In Edwards v. Ry. 82 Mo.App. 478, loc. cit. 485, the court said with respect to such issues: “They admit of no other test than the intelligence of the jury, governed by a sense of justice. To the jury, therefore, as a favorite and almost sacred tribunal, is committed, by unanimous consent, the exclusive task of examining the facts and circumstances, and valuing the injury, and awarding the compensation in damages. The law that confers upon them this power and exacts of them the performance of this solemn trust favors the presumption that they are actuated by pure motives, and it is not until the result of the deliberation appears in form calculated to shock the understanding and impress no dubious conviction of their prejudice and passion that courts have found themselves compelled to interpose.”

On the other hand, as said by the late Judge J. M. Johnson of the Kansas City Court of Appeals, in Morris v. Railroad, 136 Mo.App. 393, loc. cit. 398, 117 S.W. 687, 688: “If the damages may be measured by a definite rule and under that rule may be ascertained with a fair degree of certainty, it not only is the right, but the duty of the trial judge to supervise the verdict, and to set it aside when satisfied that it is against the clear weight of the evidence.”

Judge Johnson supported his statement with a quotation from a text, Bayliss on New Trials and Appeals, page 505: “ ‘Where the law itself prescribes the rule of damages to which alone the plaintiff is entitled if he recover, a disregard of the law, and an award of a sum not warranted by the rule is such evidence of passion or prejudice, or, more frequently, of mistake or misapprehension as will render it the duty of the court to set aside the verdict.’ ”

The same ruling was made in Powell v. Batchelor, 192 Mo.App. 67, 179 S.W. 751. The late Judge Trimble prepared the opinion, but he had the concurrence of Judge Johnson and Judge Ellison, who were still members of the Kansas City Court of Appeals.

2. Counsel for defendants call attention to both the federal rule and federal statute with respect to granting of new trials. The Court of Appeals of this circuit had before it an almost identical question in Glenwood Irr. Co. v. Vallery, 248 F. 483, 484. In that case Judge Lewis of the District of Colorado had refused to grant a new trial where it was claimed the verdict was inadequate. The Court of Appeals reversed Judge Lewis and directed the granting of a new trial. In its opinion the Court of Appeals went so far as to say: “ * * * that- the amount of the damages was not ‘a fact tried by the jury,’ within the meaning of the Seventh Amendment to the federal Constitution.”

The court further said: “The verdict is perverse and directly violative of the charge of the court When that appears as a matter of mathematical calculation, the verdict cannot stand. It is error of law to enter judgment upon it, which an appellate court may properly review.”

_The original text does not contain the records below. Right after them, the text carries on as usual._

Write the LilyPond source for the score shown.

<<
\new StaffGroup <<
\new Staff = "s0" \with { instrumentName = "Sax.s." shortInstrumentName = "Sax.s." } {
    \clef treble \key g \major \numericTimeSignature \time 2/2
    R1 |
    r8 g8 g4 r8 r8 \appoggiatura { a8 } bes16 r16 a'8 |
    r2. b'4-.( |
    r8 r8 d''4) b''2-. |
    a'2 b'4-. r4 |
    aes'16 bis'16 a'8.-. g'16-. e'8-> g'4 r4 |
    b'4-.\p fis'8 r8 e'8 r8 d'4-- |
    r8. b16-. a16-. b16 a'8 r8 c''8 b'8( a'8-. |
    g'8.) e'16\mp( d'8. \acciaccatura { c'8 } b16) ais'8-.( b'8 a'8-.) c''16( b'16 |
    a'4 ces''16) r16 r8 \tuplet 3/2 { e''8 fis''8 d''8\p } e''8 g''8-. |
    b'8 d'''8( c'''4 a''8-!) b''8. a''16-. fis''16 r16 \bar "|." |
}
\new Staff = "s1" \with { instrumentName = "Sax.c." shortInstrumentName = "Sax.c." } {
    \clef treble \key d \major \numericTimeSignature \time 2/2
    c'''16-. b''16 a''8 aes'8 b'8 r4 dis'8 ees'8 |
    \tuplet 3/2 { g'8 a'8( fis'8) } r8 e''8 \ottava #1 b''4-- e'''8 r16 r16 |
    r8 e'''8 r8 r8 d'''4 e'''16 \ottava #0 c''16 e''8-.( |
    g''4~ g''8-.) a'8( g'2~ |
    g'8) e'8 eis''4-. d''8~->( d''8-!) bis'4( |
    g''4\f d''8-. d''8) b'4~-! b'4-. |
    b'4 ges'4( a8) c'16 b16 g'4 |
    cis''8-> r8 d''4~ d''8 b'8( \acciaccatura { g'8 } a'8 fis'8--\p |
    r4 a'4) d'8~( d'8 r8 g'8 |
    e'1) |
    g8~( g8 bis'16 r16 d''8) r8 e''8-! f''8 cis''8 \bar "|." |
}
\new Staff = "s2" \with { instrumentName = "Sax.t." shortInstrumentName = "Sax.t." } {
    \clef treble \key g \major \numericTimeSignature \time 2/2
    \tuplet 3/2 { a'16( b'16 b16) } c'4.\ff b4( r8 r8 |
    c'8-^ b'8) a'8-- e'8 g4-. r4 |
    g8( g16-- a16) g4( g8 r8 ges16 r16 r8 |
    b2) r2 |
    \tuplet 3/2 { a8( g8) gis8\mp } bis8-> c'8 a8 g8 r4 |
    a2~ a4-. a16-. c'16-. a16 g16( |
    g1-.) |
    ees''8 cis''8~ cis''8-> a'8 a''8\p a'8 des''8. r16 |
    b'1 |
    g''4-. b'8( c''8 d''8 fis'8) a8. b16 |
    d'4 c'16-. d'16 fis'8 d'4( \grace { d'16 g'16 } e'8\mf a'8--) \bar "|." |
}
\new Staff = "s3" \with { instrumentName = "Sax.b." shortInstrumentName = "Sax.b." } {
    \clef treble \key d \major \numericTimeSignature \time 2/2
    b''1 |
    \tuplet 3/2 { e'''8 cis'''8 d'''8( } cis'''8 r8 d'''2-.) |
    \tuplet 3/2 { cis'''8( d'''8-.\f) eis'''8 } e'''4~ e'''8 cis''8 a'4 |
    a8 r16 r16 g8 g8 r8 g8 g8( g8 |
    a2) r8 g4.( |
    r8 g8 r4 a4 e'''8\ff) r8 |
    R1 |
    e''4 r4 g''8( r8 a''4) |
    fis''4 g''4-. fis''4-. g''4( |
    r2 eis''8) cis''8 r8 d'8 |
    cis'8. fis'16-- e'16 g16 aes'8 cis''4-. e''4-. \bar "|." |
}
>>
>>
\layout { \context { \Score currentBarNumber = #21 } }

A little later, the Court of Appeals, this circuit, in United Press Ass’ns. v. National Newspapers Ass’n., 254 F. 284, ordered a new trial because of the inconsistency of the verdict of the jury. That case is very similar to this. Quoting from the syllabi: “In an action for breach of contract, where the jury found that defendant broke the contract, but awarded plaintiff a much less sum than the undisputed evidence showed it was entitled to recover, held, that the verdict was so inconsistent that the refusal of the trial court to grant plaintiff a new trial was an abuse of discretion.”

3. This case was well tried. Able, alert and ethical counsel appeared and participated on both sides of the case. It is unfortunate that the parties should be called upon again to submit to and undergo the ordeal of another prolonged trial. Upon the facts in the case there was submitted to the jury the question of finding either for the plaintiff or the defendants. Its verdict was for the plaintiff, and, having found for th'e plaintiff, it was the duty of the jury to assess damages consistent with the instructions of the court on the measure of damages. It did not do this.

Because of this fact it is the duty of the court to set aside the verdict and grant a new trial. Such an order will be made.